• Volunteer or intern in the field If you are able to volunteer or intern in your field, this will be ideal to mention in a grad school application.
 • Find a bridge This is essentially to find a bridge from your old occupation to your new path and highlight it in your grad school application. Such connection could be that both careers require similar skills: researching, detailed work, effectively managing a budget or staff, salesmanship, working with new technology, or creative output. Still wide skills such as dealing with and overcoming obstacles, multi-tasking, presenting written material, and giving polished oral presentations are transferable between different occupations. Otherwise, think about how it is that many fields intersect, focus on how your old field intersects with your new, and highlight this area of your experience.
For example, it would be a copywriter applying to journalism school. Like a journalist, this copywriter, would have to research and impart information in a way that holds a reader's attention, so a copywriter would bridge copywriting to journalism through this type of similarity. A personal statement balances a discussion of your past experience with an explanation of your goals, plans, and aspirations. Do not try to write an essay totally about what you plan to do, but don't ignore your plans either. Probably, you may show the continuity between your past experience and future plans.

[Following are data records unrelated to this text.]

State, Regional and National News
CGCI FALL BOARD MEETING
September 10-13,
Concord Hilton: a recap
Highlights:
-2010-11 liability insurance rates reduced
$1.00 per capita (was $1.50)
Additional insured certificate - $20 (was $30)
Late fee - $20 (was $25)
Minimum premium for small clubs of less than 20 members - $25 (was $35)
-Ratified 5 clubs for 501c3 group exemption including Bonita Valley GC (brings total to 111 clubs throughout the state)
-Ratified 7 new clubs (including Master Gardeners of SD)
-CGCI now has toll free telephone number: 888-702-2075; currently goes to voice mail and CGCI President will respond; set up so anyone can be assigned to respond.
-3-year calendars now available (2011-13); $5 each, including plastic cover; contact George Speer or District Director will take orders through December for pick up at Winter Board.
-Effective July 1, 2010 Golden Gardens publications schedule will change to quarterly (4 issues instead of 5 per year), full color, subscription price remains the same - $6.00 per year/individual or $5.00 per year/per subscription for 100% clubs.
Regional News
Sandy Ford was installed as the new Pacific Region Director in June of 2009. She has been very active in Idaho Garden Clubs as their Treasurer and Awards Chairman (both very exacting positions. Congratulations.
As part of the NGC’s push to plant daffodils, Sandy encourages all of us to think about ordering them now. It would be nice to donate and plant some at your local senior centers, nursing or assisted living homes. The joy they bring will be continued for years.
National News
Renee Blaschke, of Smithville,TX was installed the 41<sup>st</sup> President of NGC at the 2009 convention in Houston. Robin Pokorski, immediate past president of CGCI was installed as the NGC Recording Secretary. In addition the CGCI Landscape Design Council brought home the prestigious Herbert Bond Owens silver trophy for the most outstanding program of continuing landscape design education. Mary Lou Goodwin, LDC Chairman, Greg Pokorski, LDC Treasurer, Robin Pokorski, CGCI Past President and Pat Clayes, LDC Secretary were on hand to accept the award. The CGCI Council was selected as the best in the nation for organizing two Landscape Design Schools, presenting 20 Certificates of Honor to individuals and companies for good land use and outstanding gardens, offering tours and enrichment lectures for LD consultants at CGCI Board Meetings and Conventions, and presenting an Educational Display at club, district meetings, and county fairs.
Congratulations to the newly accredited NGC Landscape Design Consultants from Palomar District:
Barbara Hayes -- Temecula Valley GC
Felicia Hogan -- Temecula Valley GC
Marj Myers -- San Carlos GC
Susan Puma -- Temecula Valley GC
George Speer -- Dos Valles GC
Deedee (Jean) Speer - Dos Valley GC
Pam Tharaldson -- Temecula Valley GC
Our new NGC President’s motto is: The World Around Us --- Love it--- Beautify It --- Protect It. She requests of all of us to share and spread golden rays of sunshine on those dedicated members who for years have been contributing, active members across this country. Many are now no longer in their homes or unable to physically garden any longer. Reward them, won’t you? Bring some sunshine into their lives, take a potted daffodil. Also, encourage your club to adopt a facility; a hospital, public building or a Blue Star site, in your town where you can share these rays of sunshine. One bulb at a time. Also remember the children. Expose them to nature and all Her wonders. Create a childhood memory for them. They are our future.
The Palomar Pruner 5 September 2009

Letters of Recommendation In your grad application letters of recommendation should come from people who currently know you-and know you well. Nearly all committees require three. These letters should provide admissions committees with information that isn't found elsewhere in your application; they're detailed discussions of your accomplishments, personal qualities, and experiences. Professors’ letters will be more difficult for adult learners to come by if they've been out of school for more than five years, if it's been less than five years, your professors will no doubt remember you. To avoid this, adult learners should consider enrolling as a non-matriculated or non-degree seeking student in the field of choice, perform well, and then request a letter of recommendation from the professor.
Letters of recommendation should come from employers, internship/co-operative education supervisors, administrators, clients, and anyone who knows you well professionally. Writers of your letters must know you long enough to write with authority, must be able write a well-crafted letter and describe your work positively, and should state a high opinion of you. It's unlikely that one person will be able to satisfy all of these criteria, so aim for a set of letter that cover the range of your pertinent skills.
Letters are supposed to cover your academic/scholastic skills, research abilities, and applied experiences (internships, work related experience). Provide your letter-writer with at least a month to write the letter, and make an appointment to speak with them about it. Since adult learners need to highlight unique experiences and make connections from past work experience to future pursuit, give your letter-writers a file with all of your background information and with any salient points you need to make. Don’t forget to include: resume/CV, courses you've taken and previous transcript, research experience, seminars, awards, professional goals, internships/volunteer work, application due date, and a copy of the recommendation forms.
Graduate school admissions staff, the average graduate student in masters and doctoral programs is now between twenty-seven and thirty-three years old. In all fields mature students are creating a new-career trend, so although you might have special concerns as a mid-career applicant to graduate school, you're far from being alone!